Dr John Mavuma Nembula
John Mavuma Nembula was born on 1 July 1860, at Amanzimtoti, Natal to Ira and Laura Nembula. He was one of their ten children. Nembula was the grandson of a chief of the Amaqwabe tribe, which in the early 19th century, lived near the Tugela River, in Natal (now KwaZulu-Natal).
His father Ira Nembula arrived as young boy at a mission station in Natal established by Newton Adams. He was converted into Christianity and in 1847, was given the additional name of Ira, in honour of a brother of Newton Adams. Adams was one of the missionaries sent by the American Board of Commissioners for Foreign Missions (ABCFM) from Boston, Massachusetts (USA) in 1834.
Ira Nembula over the years worked for Dr. Adams and in return received an education. Since Newton Adams and his wife, Sarah, had no children, their pupils were brought up as members of their family. In 1872, the American missionaries ordained Ira Nembula as a Congregational Minister. During his residence at Amanzimtoti, Ira married Laura, who was educated at the mission school and was named after a sister of Newton Adams. Amanzimtoti was then a rural area in a remote and rather poor where few educational opportunities existed, especially for Blacks. Nembula passed away about 1886.
John Nembula received his early education at Adams Mission. In 1881, the ABCFM sent him to Chicago, Illinois, to assist with their publication of a Zulu translation of the Bible. In addition, he studied at the Preparatory Department of Oberlin College in Ohio from 1882 to 1884.
After publication of the Zulu Bible, John Mavuma Nembula remained in the United States. Supporting himself, partly as a copyist because his handwriting was so neat, he studied further in Michigan and in Illinois. In June 1885, after a one-year course, he graduated with the Diploma in Electro-Therapeutics from the University of Michigan. From here, Nembula moved to Chicago, where he was admitted as a second-year medical student to the Chicago Medical College of the Northwestern University.

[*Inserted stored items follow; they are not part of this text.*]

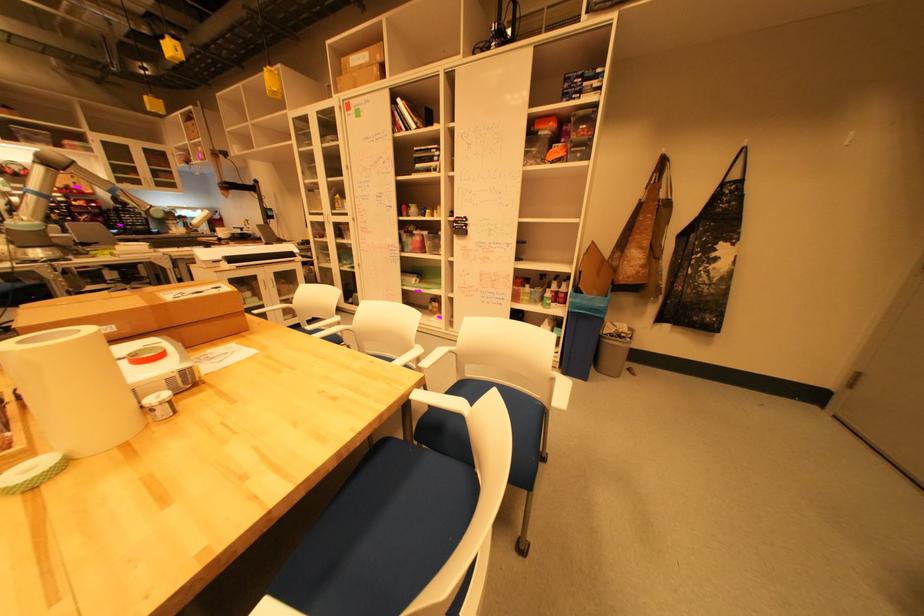
Image resolution: width=924 pixels, height=616 pixels. I want to click on large white roll, so click(x=73, y=389).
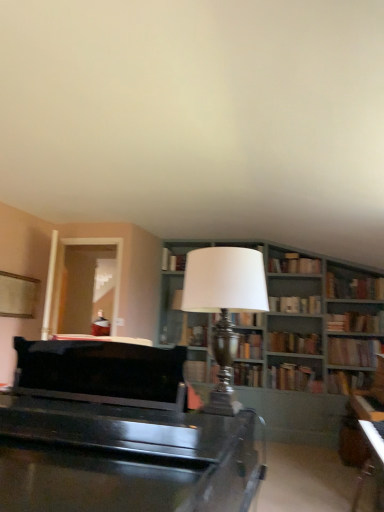
Question: From a real-world perspective, does clear glass door at left stand above hardcover book at upper right, the 5th book from the top?

Choices:
 (A) no
 (B) yes

Answer: (B)

Question: Is clear glass door at left positioned before hardcover book at upper right, the 5th book from the top?

Choices:
 (A) yes
 (B) no

Answer: (A)

Question: Is clear glass door at left thinner than hardcover book at upper right, the 5th book from the top?

Choices:
 (A) yes
 (B) no

Answer: (A)

Question: Is the surface of clear glass door at left in direct contact with hardcover book at upper right, the 5th book from the top?

Choices:
 (A) no
 (B) yes

Answer: (A)

Question: From the image's perspective, is clear glass door at left located above hardcover book at upper right, the 5th book from the top?

Choices:
 (A) yes
 (B) no

Answer: (A)

Question: Considering the positions of hardcover book at center, placed as the fourth book when sorted from top to bottom, and hardcover book at upper right, the 13th book when ordered from bottom to top, in the image, is hardcover book at center, placed as the fourth book when sorted from top to bottom, bigger or smaller than hardcover book at upper right, the 13th book when ordered from bottom to top,?

Choices:
 (A) big
 (B) small

Answer: (B)

Question: Considering the relative positions of hardcover book at center, placed as the fourth book when sorted from top to bottom, and hardcover book at upper right, which appears as the first book when viewed from the top, in the image provided, is hardcover book at center, placed as the fourth book when sorted from top to bottom, to the left or to the right of hardcover book at upper right, which appears as the first book when viewed from the top,?

Choices:
 (A) left
 (B) right

Answer: (A)

Question: Does point (307, 300) appear closer or farther from the camera than point (296, 253)?

Choices:
 (A) closer
 (B) farther

Answer: (B)

Question: In the image, is hardcover book at center, placed as the fourth book when sorted from top to bottom, positioned in front of or behind hardcover book at upper right, the 13th book when ordered from bottom to top?

Choices:
 (A) behind
 (B) front

Answer: (B)

Question: Would you say wooden bookshelf at center is to the left or to the right of hardcover book at center, positioned as the 9th book in top-to-bottom order, in the picture?

Choices:
 (A) right
 (B) left

Answer: (A)

Question: Is wooden bookshelf at center bigger or smaller than hardcover book at center, which ranks as the fifth book in bottom-to-top order?

Choices:
 (A) big
 (B) small

Answer: (A)

Question: From a real-world perspective, is wooden bookshelf at center physically located above or below hardcover book at center, positioned as the 9th book in top-to-bottom order?

Choices:
 (A) above
 (B) below

Answer: (A)

Question: From the image's perspective, is wooden bookshelf at center located above or below hardcover book at center, which ranks as the fifth book in bottom-to-top order?

Choices:
 (A) above
 (B) below

Answer: (A)

Question: From the image's perspective, is hardcover book at upper right, the 13th book when ordered from bottom to top, above or below hardcover book at center, placed as the fourth book when sorted from top to bottom?

Choices:
 (A) below
 (B) above

Answer: (B)

Question: Is point (314, 261) closer or farther from the camera than point (269, 303)?

Choices:
 (A) closer
 (B) farther

Answer: (A)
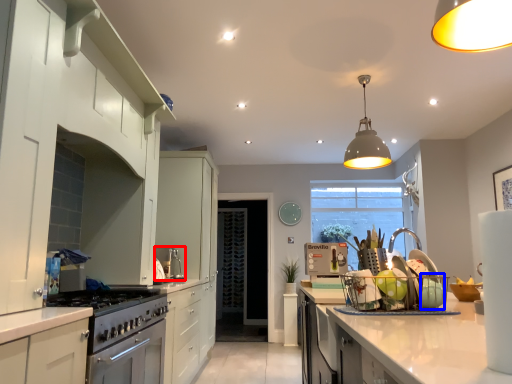
Question: Which point is closer to the camera, appliance (highlighted by a red box) or appliance (highlighted by a blue box)?

Choices:
 (A) appliance
 (B) appliance

Answer: (B)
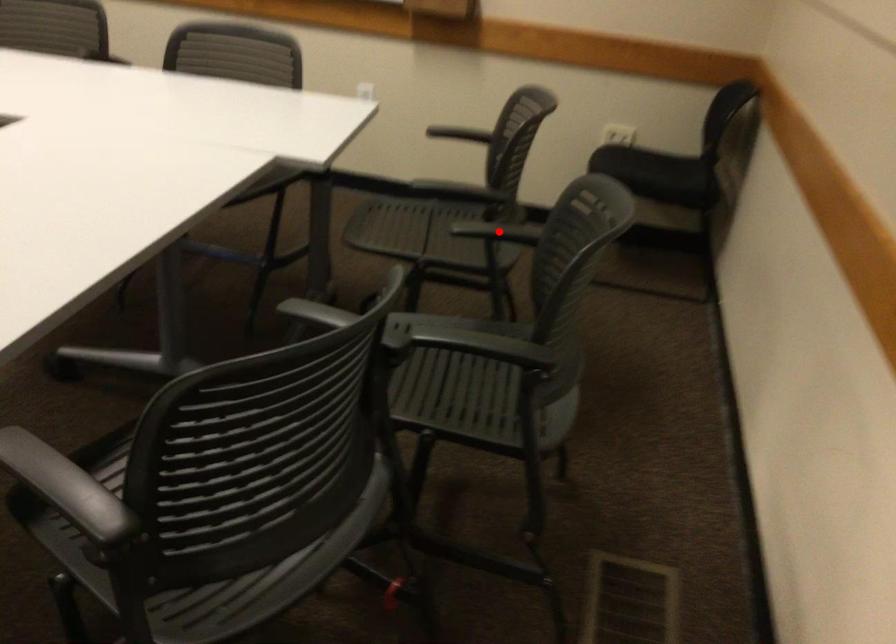
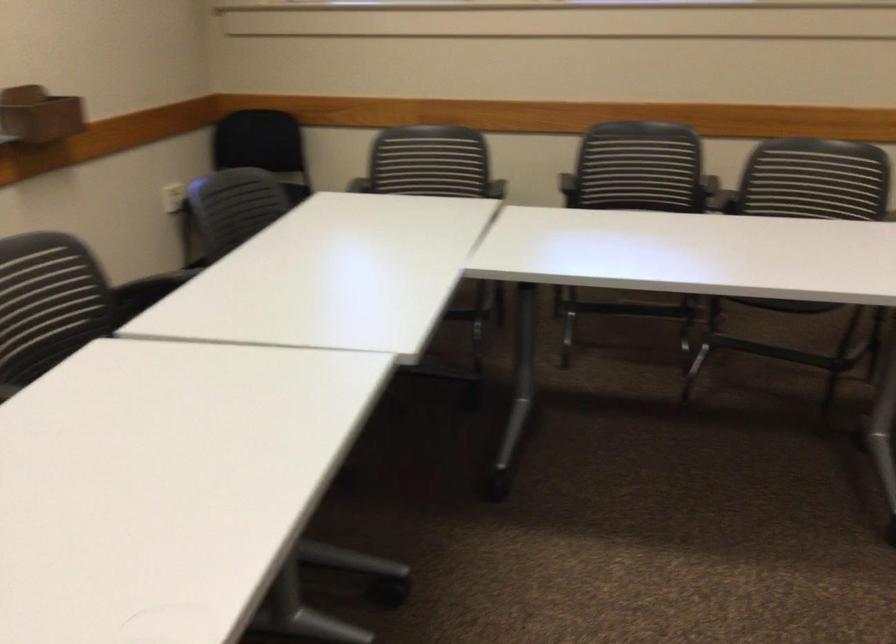
Question: I am providing you with two images of the same scene from different viewpoints. A red point is marked on the first image. Can you still see the location of the red point in image 2?

Choices:
 (A) Yes
 (B) No

Answer: (B)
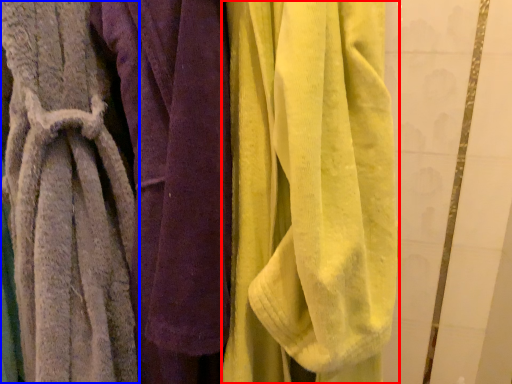
Question: Which object is closer to the camera taking this photo, towel (highlighted by a red box) or towel (highlighted by a blue box)?

Choices:
 (A) towel
 (B) towel

Answer: (A)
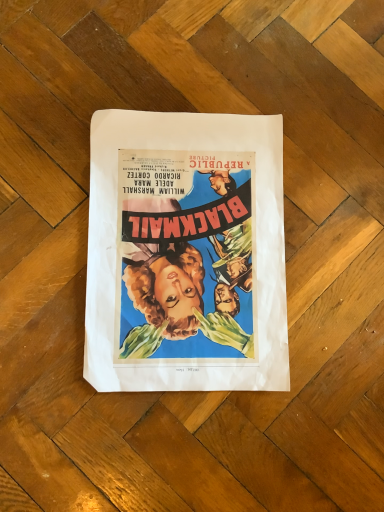
You are a GUI agent. You are given a task and a screenshot of the screen. Output one action in this format:
    pyautogui.click(x=<x>, y=<y>)
    Task: Click on the vacant space situated above vibrant paper poster at center (from a real-world perspective)
    Image resolution: width=384 pixels, height=512 pixels.
    Given the screenshot: What is the action you would take?
    pyautogui.click(x=197, y=240)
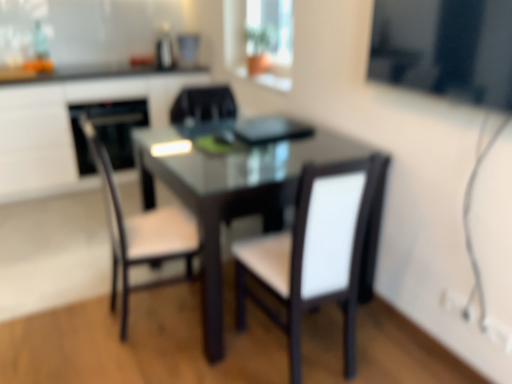
Question: Is white leather chair at center, the third chair positioned from the left, thinner than matte black desk at center?

Choices:
 (A) no
 (B) yes

Answer: (B)

Question: Is white leather chair at center, the first chair from the right, completely or partially outside of matte black desk at center?

Choices:
 (A) yes
 (B) no

Answer: (A)

Question: Is the depth of white leather chair at center, the first chair from the right, greater than that of matte black desk at center?

Choices:
 (A) no
 (B) yes

Answer: (A)

Question: From a real-world perspective, is white leather chair at center, the first chair from the right, on matte black desk at center?

Choices:
 (A) no
 (B) yes

Answer: (B)

Question: Is white leather chair at center, the first chair from the right, facing away from matte black desk at center?

Choices:
 (A) no
 (B) yes

Answer: (A)

Question: Is matte black desk at center in front of or behind black glossy oven at left in the image?

Choices:
 (A) front
 (B) behind

Answer: (A)

Question: Considering the positions of point (62, 144) and point (120, 122), is point (62, 144) closer or farther from the camera than point (120, 122)?

Choices:
 (A) farther
 (B) closer

Answer: (B)

Question: From a real-world perspective, is matte black desk at center positioned above or below black glossy oven at left?

Choices:
 (A) below
 (B) above

Answer: (B)

Question: Is matte black desk at center to the left or to the right of black glossy oven at left in the image?

Choices:
 (A) right
 (B) left

Answer: (B)

Question: In terms of height, does white matte chair at center, which is the 1th chair in left-to-right order, look taller or shorter compared to matte glass window at upper center, arranged as the 1th window screen when viewed from the top?

Choices:
 (A) short
 (B) tall

Answer: (B)

Question: Relative to matte glass window at upper center, which is counted as the 1th window screen, starting from the back, is white matte chair at center, which is counted as the third chair, starting from the right, in front or behind?

Choices:
 (A) front
 (B) behind

Answer: (A)

Question: Considering the positions of point (163, 249) and point (245, 46), is point (163, 249) closer or farther from the camera than point (245, 46)?

Choices:
 (A) farther
 (B) closer

Answer: (B)

Question: From a real-world perspective, is white matte chair at center, which is counted as the third chair, starting from the right, physically located above or below matte glass window at upper center, arranged as the 1th window screen when viewed from the top?

Choices:
 (A) above
 (B) below

Answer: (B)

Question: From a real-world perspective, is black glossy oven at left physically located above or below transparent glass window screen at upper right, which appears as the 1th window screen when ordered from the bottom?

Choices:
 (A) below
 (B) above

Answer: (A)

Question: Would you say black glossy oven at left is inside or outside transparent glass window screen at upper right, marked as the first window screen in a front-to-back arrangement?

Choices:
 (A) outside
 (B) inside

Answer: (A)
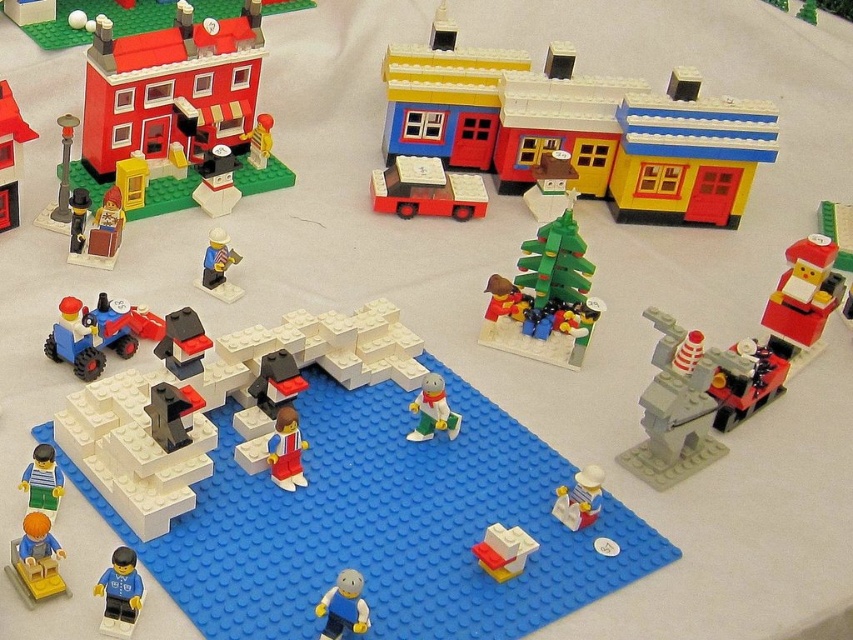
From the picture: You are a parent setting up a LEGO display for a child. You want to place the smooth plastic train at upper left and the translucent plastic cup at lower center so that they are exactly 36 inches apart. Can you achieve this with the current spacing between them?

The smooth plastic train at upper left and translucent plastic cup at lower center are currently 32.96 inches apart. To reach the desired 36 inches, you need to increase the distance between them by approximately 3.04 inches.

You are setting up a LEGO village and need to place both the green matte christmas tree at center and the orange matte figure at lower left on the blue baseplate. Based on their sizes, which object will occupy more space on the baseplate?

The green matte christmas tree at center has a larger size compared to the orange matte figure at lower left, so it will occupy more space on the baseplate.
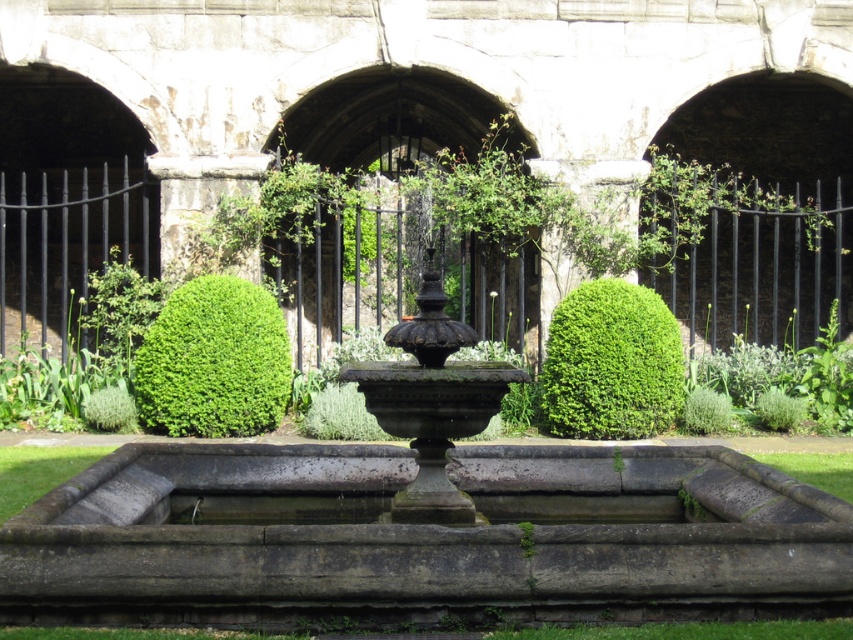
You are a gardener standing at the edge of the garden, and you need to water both the green leafy bush at left and the green leafy bush at center. If your watering can has a range of 4 meters, can you water both bushes without moving closer?

The green leafy bush at left is 4.40 meters away from the green leafy bush at center. Since your watering can has a range of 4 meters, you cannot reach both bushes without moving closer because the distance between them exceeds the watering can range.

You are standing in the garden scene and want to place a small statue exactly at the point marked by coordinates point (x=213, y=362). The garden has a stone fountain in the center and two symmetrical green bushes. Which object in the garden is the point located on?

The point (x=213, y=362) is located on the green leafy bush at left.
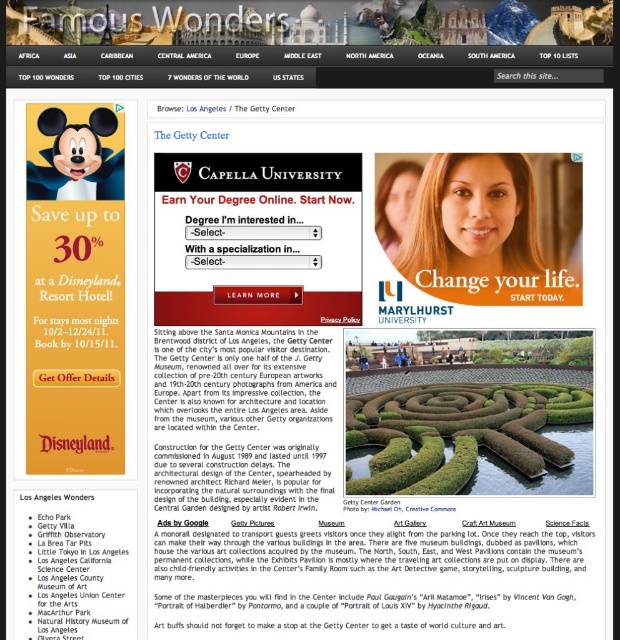
Question: Which point is farther to the camera?

Choices:
 (A) (383, 228)
 (B) (456, 282)
 (C) (559, 346)

Answer: (C)

Question: From the image, what is the correct spatial relationship of green leafy hedge at center in relation to blonde hair at upper center?

Choices:
 (A) above
 (B) below

Answer: (B)

Question: Among these points, which one is farthest from the camera?

Choices:
 (A) (463, 189)
 (B) (585, 356)

Answer: (B)

Question: Which object is positioned closest to the green leafy hedge at center?

Choices:
 (A) blonde hair at upper center
 (B) smooth skin face at center

Answer: (B)

Question: Is smooth skin face at center bigger than green leafy hedge at center?

Choices:
 (A) no
 (B) yes

Answer: (A)

Question: Is green leafy hedge at center to the right of blonde hair at upper center from the viewer's perspective?

Choices:
 (A) no
 (B) yes

Answer: (B)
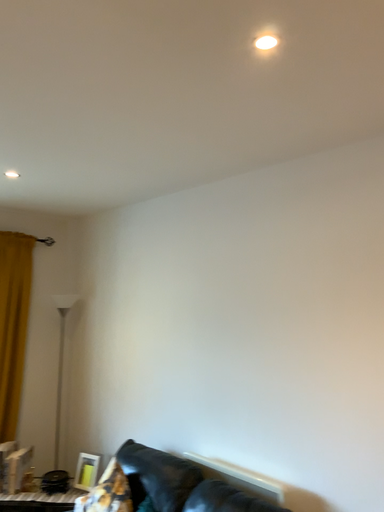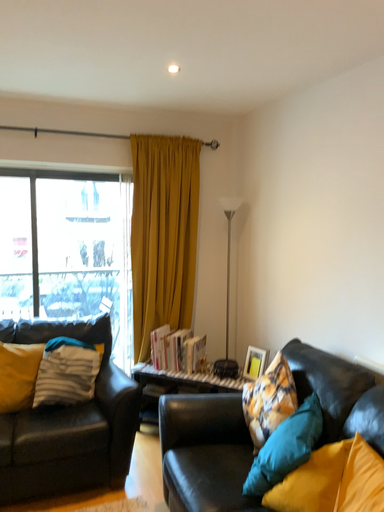
Question: Which way did the camera rotate in the video?

Choices:
 (A) rotated right
 (B) rotated left

Answer: (B)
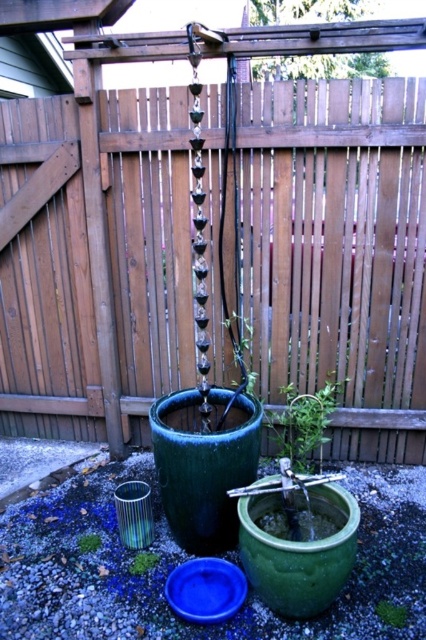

He studied there for two years from 1885 to 1887.
In March 1887, he received the degree of Doctor of Medicine from the Northwestern University. After graduating, he worked for some months in the Evangelical Deaconess Hospital in Chicago, a hospital that no longer exists.
By January 1888, Nembula was back in Natal. In March of that year, Natal Medical Board gave him a licence to practise and dispense medicine within the Colony. Nembula was the first black person from southern Africa to qualify and to practice as a physician. For a while, he taught physiology and hygiene at Adams College in Amanzimtoti.
In March 1889, the Governor of Natal appointed Nembula as District Surgeon for the Division of uMsinga. Like other district surgeons, Dr. Nembula was paid a salary of £100 per annum and enjoyed the rights to certain fees and to private practice.
While the young South African Medical Journal waxed eloquent over 'this solitary diamond', the Natal Mercury reported the indignation of the whites at Pomeroy at having a Zulu for a doctor. However, the local magistrate testified to his ability: 'He executes his duties satisfactorily,' he wrote officially to Pietermaritzburg.
In his area, a new government-funded cottage hospital opened in 1890. About 1893, Nembula returned from uMsinga, to live in his birthplace, Amanzimtoti, where he was appointed by the ABCFM not only to teach hygiene in the mission schools but also to work with the medical missionary Burt Nichols Bridgman, MD, in the newly established medical department and hospital of Adams Mission.
About the end of September 1896, he left employment with the ABCFM Mission at Amanzimtoti and took up residence at Maphumulo, some 100 kilometres away, where he had been appointed District Surgeon.
Nembula married Emma Engcobo (Welcome) in Pietermaritzburg, Natal, in August 1889. Their daughter, Cora Constance, was born in 1890, and two sons, Gaius Valentine and Silas Albert, were born in 1893 and 1895, respectively.
Nembula occupied his new post for only a few months before he died on 30 January 1897, after a short illness. Emma, his widow, died in 1918 in Johannesburg.